If your company is thinking about making an acquisition, a pro forma business plan (sometimes known as a contingency  plan )might help you determine whether or not it is a good idea. How about charging more, putting money into employee education, and streamlining processes to eliminate unnecessary redundancies? Such what-if preparation need not be as rigid as, say, a presentation outline. Maybe you’re considering the potential for a huge growth. An “if-then” scenario plan may help you anticipate and account for potential increases in demand for resources like office space, machinery, and staff.

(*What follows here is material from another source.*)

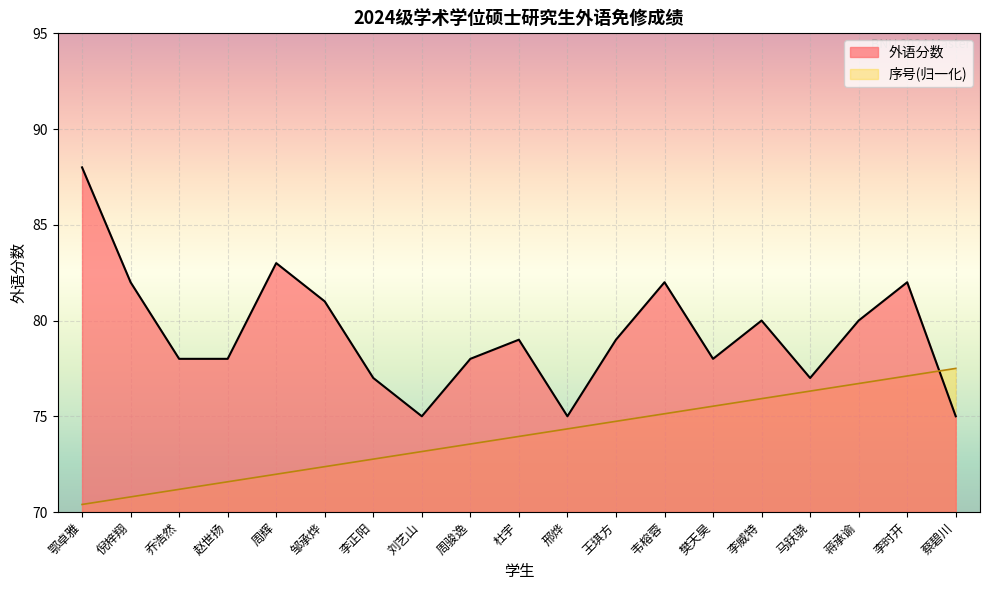

Reading left to right, extract all data points from this chart.

外语分数: 鄂卓雅=88.0	倪梓翔=82.0	乔浩然=78.0	赵世扬=78.0	周辉=83.0	邹承烨=81.0	李正阳=77.0	刘艺山=75.0	周骏逸=78.0	杜宇=79.0	邢烨=75.0	王琪方=79.0	韦榕蓉=82.0	樊天昊=78.0	李威特=80.0	马跃骁=77.0	蒋承谕=80.0	李时开=82.0	蔡碧川=75.0
序号: 鄂卓雅=70.4	倪梓翔=70.8	乔浩然=71.2	赵世扬=71.6	周辉=72.0	邹承烨=72.4	李正阳=72.8	刘艺山=73.2	周骏逸=73.6	杜宇=73.9	邢烨=74.3	王琪方=74.7	韦榕蓉=75.1	樊天昊=75.5	李威特=75.9	马跃骁=76.3	蒋承谕=76.7	李时开=77.1	蔡碧川=77.5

The difference between these and the operating and presentation plans lies in the fact that they don’t focus on the day-to-day operations of the firm. These documents are supplementary to your main business plan and should be treated as such. You should integrate some of the planning that went into these specialized plans into your overall company strategy if you do decide to purchase that competition or expand rapidly.

A mini plan

Many readers prefer the mini plan since it is easier to read on a mobile device and save for later perusal. You include the same basic elements as you would in a more extensive strategy, but you focus just on the most important aspects of the tale. It’s usually all that’s needed for a start-up or a small firm. The extended version may be necessary for a more involved venture.

A working plan

A functional business strategy serves as a useful guide for daily operations. There has to be a lot of information in it, however the presentation might be lacking. A working plan, like a mini plan, might benefit from an increased degree of openness and informality. You might use something like, “competing largely on a pricing basis” if you were to characterize a competitor in a plan you were going to submit to a bank loan committee. 

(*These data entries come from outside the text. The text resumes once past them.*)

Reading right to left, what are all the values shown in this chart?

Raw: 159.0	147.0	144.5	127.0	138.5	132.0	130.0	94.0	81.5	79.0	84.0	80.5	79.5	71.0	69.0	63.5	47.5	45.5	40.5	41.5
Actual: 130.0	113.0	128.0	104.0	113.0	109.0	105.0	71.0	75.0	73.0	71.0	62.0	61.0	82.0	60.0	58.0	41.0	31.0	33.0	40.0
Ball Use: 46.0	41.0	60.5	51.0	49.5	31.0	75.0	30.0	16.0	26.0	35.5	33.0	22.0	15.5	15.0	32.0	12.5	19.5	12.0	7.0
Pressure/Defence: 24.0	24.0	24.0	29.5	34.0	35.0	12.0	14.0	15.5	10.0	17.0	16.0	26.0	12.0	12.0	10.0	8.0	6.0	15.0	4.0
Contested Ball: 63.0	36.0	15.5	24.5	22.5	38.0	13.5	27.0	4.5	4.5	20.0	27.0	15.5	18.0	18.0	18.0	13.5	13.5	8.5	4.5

Some details that are unnecessary to explain to oneself might be left out of a plan that is just meant for internal use. Similarly, a separate appendix is generally unnecessary for executive resumes. Likewise, pictures of the finished product wouldn’t add much to a working plan. The selection of what to include or leave out of a working plan may be influenced by internal policy issues. It may be embarrassing or humiliating for some company owners to have their staff learn how much money they personally take home from their ventures. To the extent that leaving out such details from a working plan does not significantly diminish the plan’s usefulness, you may be certain that your privacy will not be compromised.

The shorter, PowerPoint presentation 

Many plans have been presented differently since PowerPoint became widely used. The plan is shorter than others, but that doesn’t mean it’s any simpler to deliver. Preparing for a presentation is stressful for most individuals, particularly if it will have a significant impact on the success of their company. However, a deck presentation of your idea might be rather effective. Not everyone who reads your business plan will feel the same way you do about the company, nor will they have the opportunity to ask any follow-up questions.  Your whole narrative, from idea and mission statement to financial projections, may be told in only 15 minutes. Don’t just read what is before your audience; offer remarks to emphasize your thoughts and keep your visuals simple. Don’t let the brevity of a presentation plan fool you; it requires substantial preparation. It’s important to address the when, how, and why inquiries as well.